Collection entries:
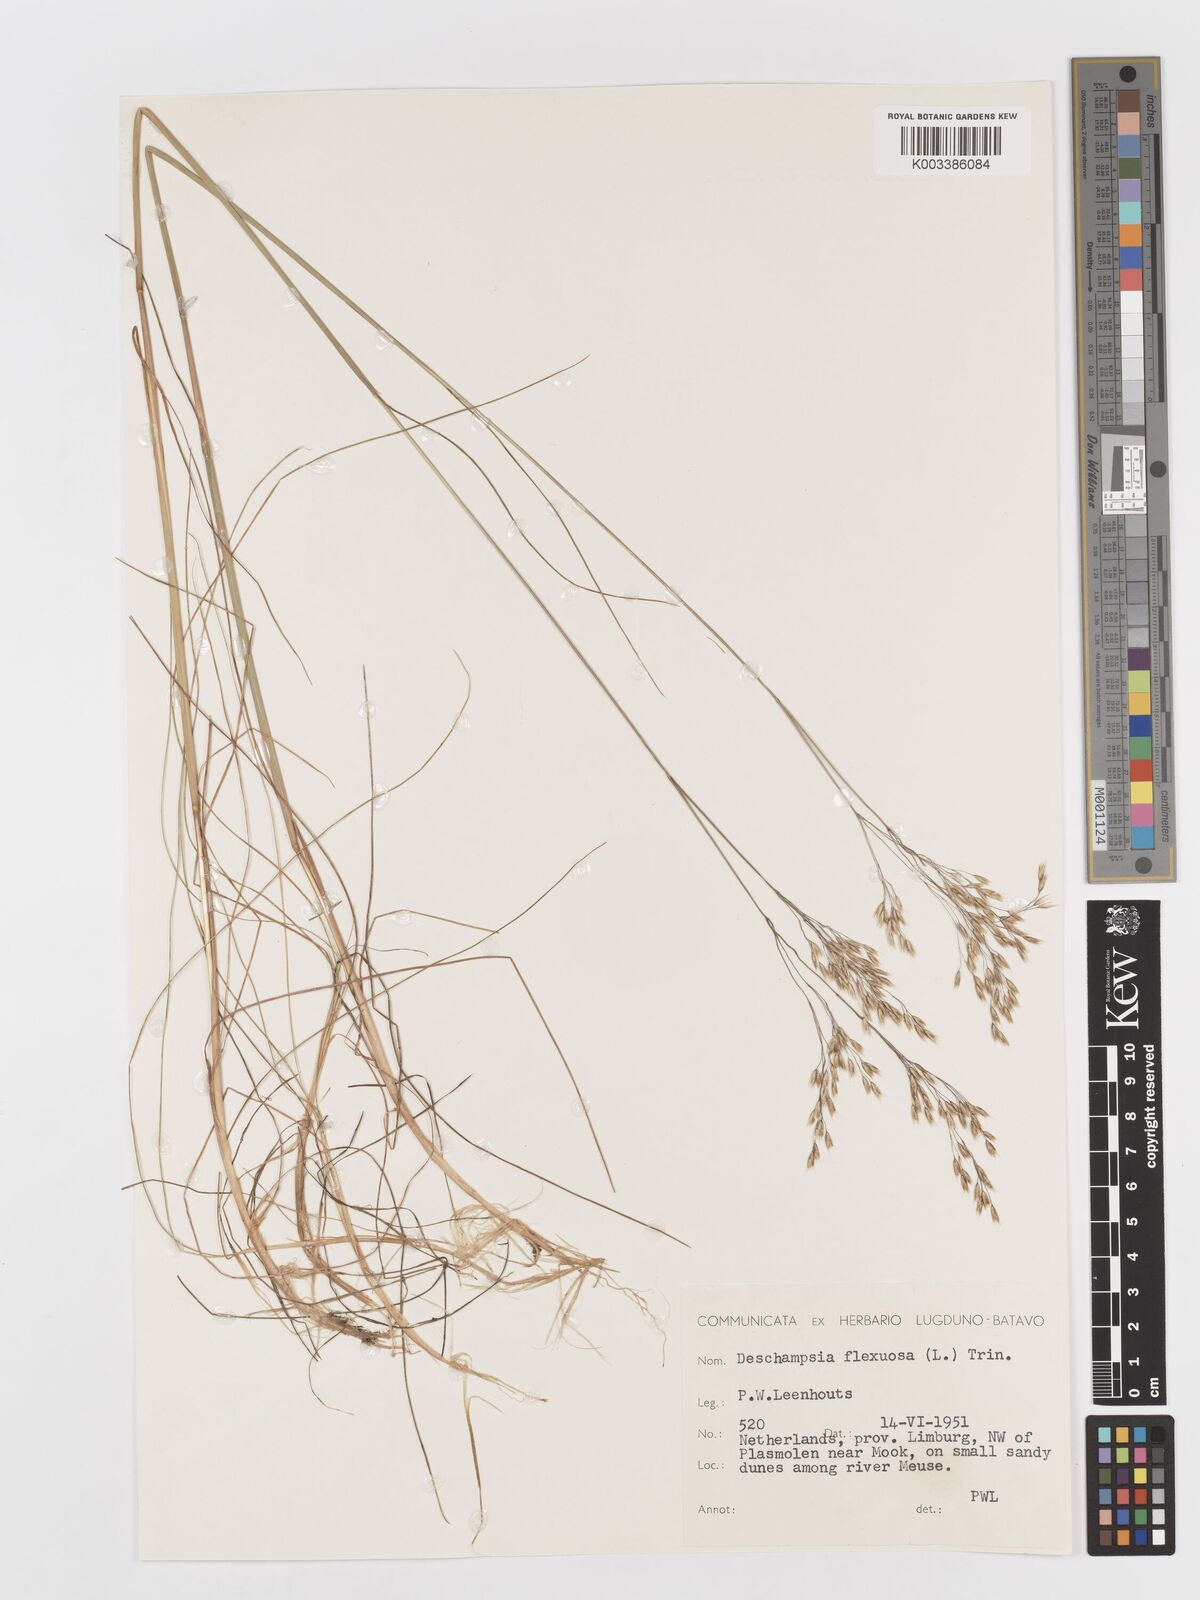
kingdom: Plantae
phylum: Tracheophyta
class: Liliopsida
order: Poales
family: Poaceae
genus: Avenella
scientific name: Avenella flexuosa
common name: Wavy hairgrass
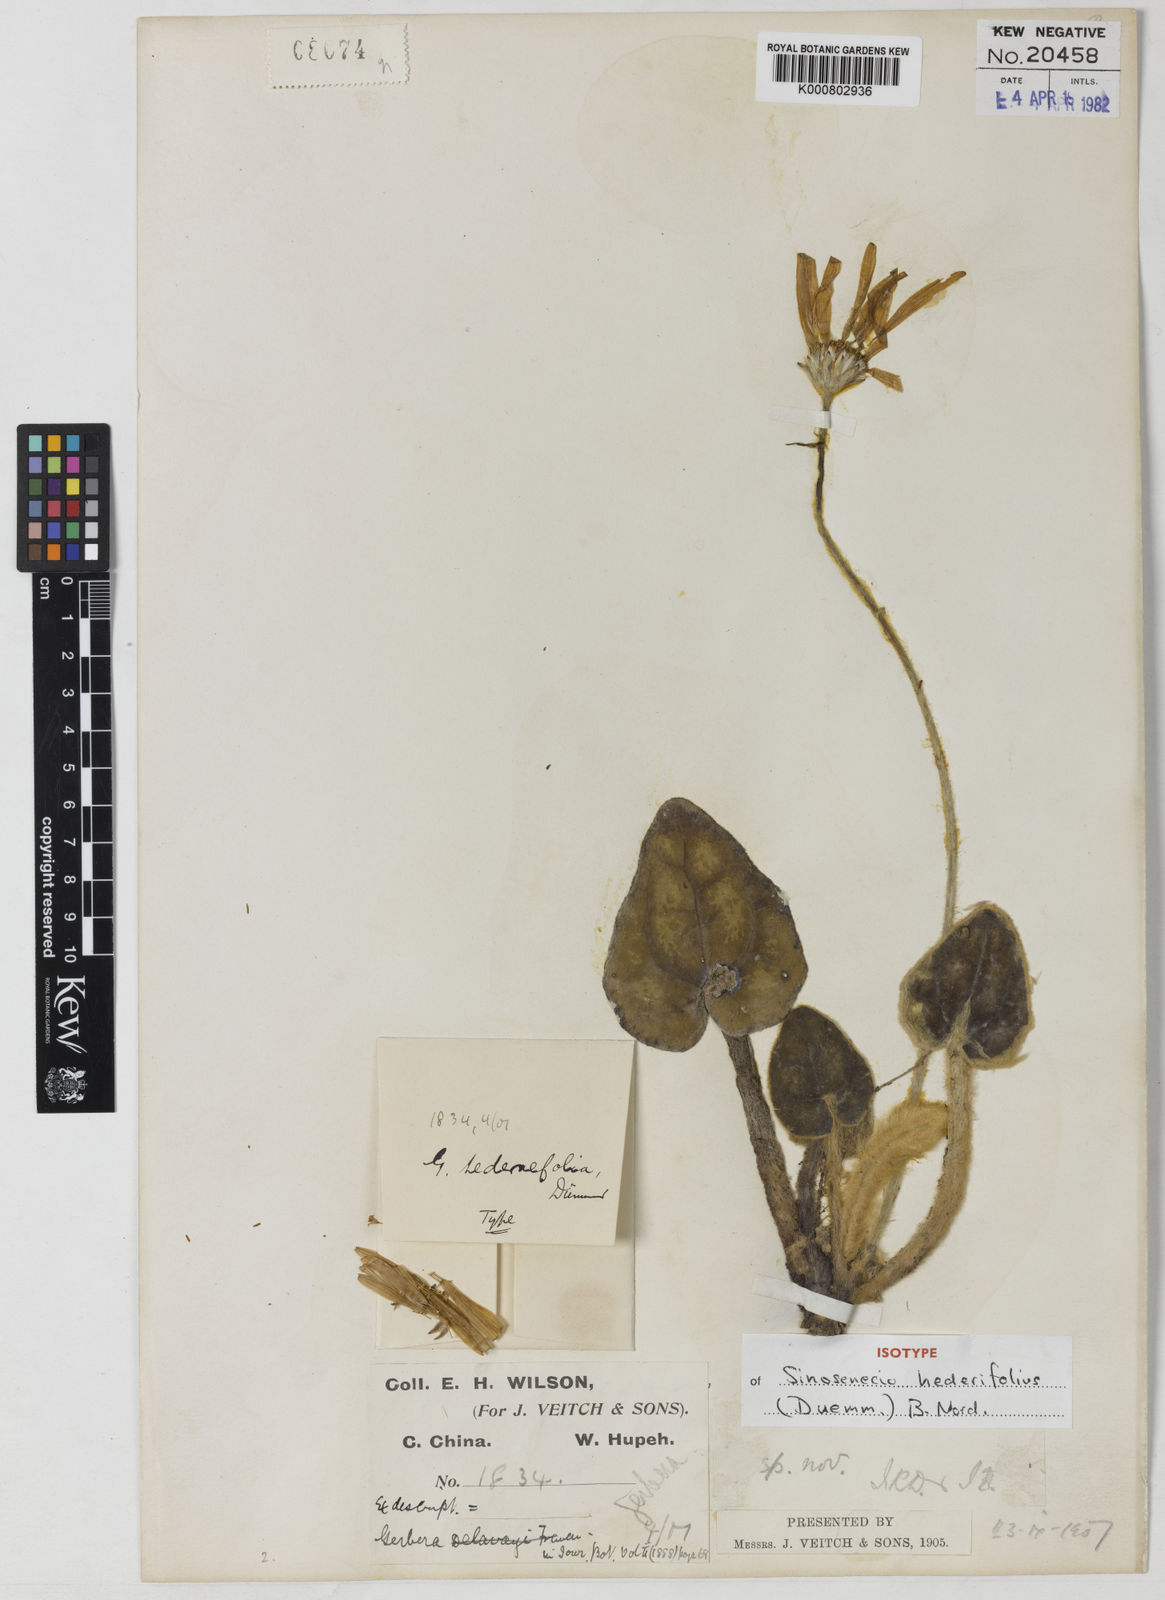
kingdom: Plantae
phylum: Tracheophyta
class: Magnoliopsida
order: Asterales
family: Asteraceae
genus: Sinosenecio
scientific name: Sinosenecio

**What you need to do:** Can you copy every line of the data above word for word, with the pictures left out?

**Answer below:**
kingdom: Plantae
phylum: Tracheophyta
class: Liliopsida
order: Poales
family: Poaceae
genus: Avenella
scientific name: Avenella flexuosa
common name: Wavy hairgrass
kingdom: Plantae
phylum: Tracheophyta
class: Magnoliopsida
order: Asterales
family: Asteraceae
genus: Sinosenecio
scientific name: Sinosenecio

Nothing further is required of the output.